Among other business Wednesday, select board members heard a presentation from town building inspector Ross Seavey on revenues from registering and inspecting short-term rentals.

So far, 136 short-term rental units have been registered with the town, bringing in a total of $15,640 in fees designated for the town’s infrastructure fund, Mr. Seavey said.

Another $10,200 in inspection fees, which are $75 a visit, went to the Tisbury general fund, he said.

Host Compliance, the outside firm contracted to find and notify unregistered short-term rental hosts of their obligations to the town, has identified a total of 221 short-term rentals in Tisbury, while the state has a list of 356, Mr.

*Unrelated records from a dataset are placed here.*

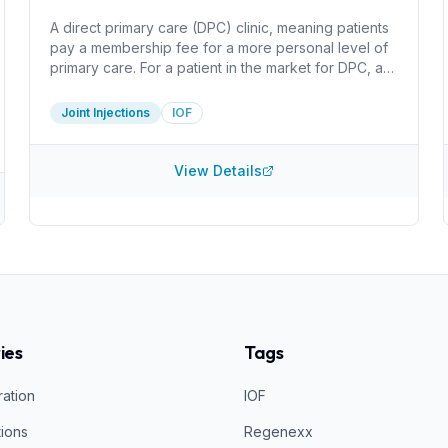
A direct primary care (DPC) clinic, meaning patients
pay a membership fee for a more personal level of
primary care. For a patient in the market for DPC, a
huge benefit here is that the clinic only charges for
the cost of supplies for injections. I do not see
Joint Injections
IOF
information about what injections they perform or
what they inject. It can be worthwhile do determine
how they create PRP and what concentration they
View Details
acheive, for example.
ies
Tags
ration
IOF
tions
Regenexx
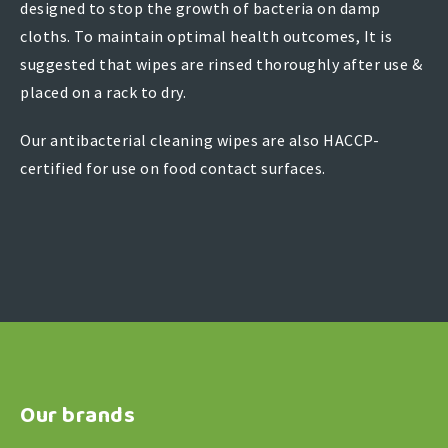
designed to stop the growth of bacteria on damp
cloths. To maintain optimal health outcomes, It is
suggested that wipes are rinsed thoroughly after use &
placed on a rack to dry.
Our antibacterial cleaning wipes are also HACCP-
certified for use on food contact surfaces.
Our brands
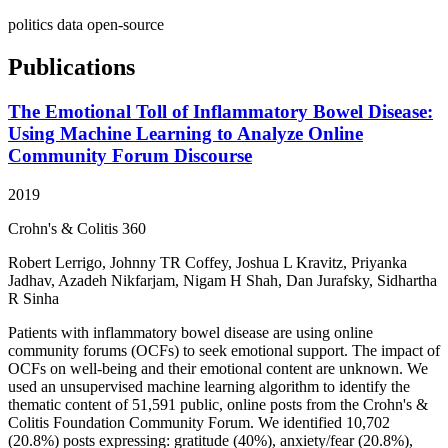
politics
data
open-source
Publications
The Emotional Toll of Inflammatory Bowel Disease:
Using Machine Learning to Analyze Online
Community Forum Discourse
2019
Crohn's & Colitis 360
Robert Lerrigo, Johnny TR Coffey, Joshua L Kravitz, Priyanka
Jadhav, Azadeh Nikfarjam, Nigam H Shah, Dan Jurafsky, Sidhartha
R Sinha
Patients with inflammatory bowel disease are using online
community forums (OCFs) to seek emotional support. The impact of
OCFs on well-being and their emotional content are unknown. We
used an unsupervised machine learning algorithm to identify the
thematic content of 51,591 public, online posts from the Crohn's &
Colitis Foundation Community Forum. We identified 10,702
(20.8%) posts expressing: gratitude (40%), anxiety/fear (20.8%),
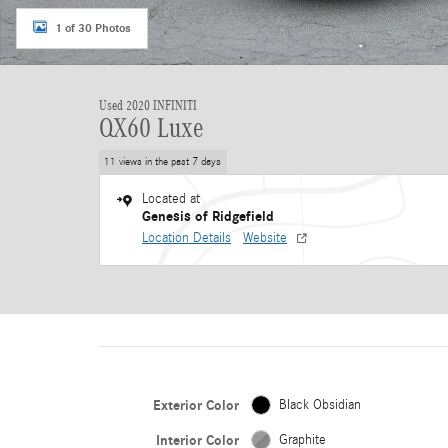
1 of 30 Photos
Used 2020 INFINITI
QX60 Luxe
11 views in the past 7 days
Located at
Genesis of Ridgefield
Location Details
Website
Exterior Color
Black Obsidian
Interior Color
Graphite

Seavey said.

“Clearly, they’re missing units,” he said of Host Compliance, which charges the town $19,800 a year.

The board agreed with Mr. Seavey’s recommendation to drop Host Compliance at the end of its contract in February and have the town follow up on the state’s list of properties, continuing to mail notices to property owners.

Inspections to date have turned up some recurring problems at short-term rental properties, Mr. Seavey said.

Common issues included missing or non-functioning smoke detectors, dirty dryer vents, kitchens without fire extinguishers and bedrooms in excess of what the septic system allows, he told the board.

Inspectors — Mr. Seavey and his assistant building inspector, fire chief Greg Leland and his deputy chief — have also identified at least four illegal apartments and are working with the owners to either remove or legalize them, Mr. Seavey said.

“We’re getting onto some of these places that have been flying under the radar and avoiding the legal ways to make apartments,” he said.

Mr. Seavey also said his department plans to inspect short-term rentals every other year, instead of annually.

Updated wastewater discharge regulations will take effect with the board’s approval of changes recommended by wastewater superintendent Jared Meader.

The revised regulations specify in detail what can’t be discharged into the wastewater collection system, and also give Mr. Meader the power to enforce the rules.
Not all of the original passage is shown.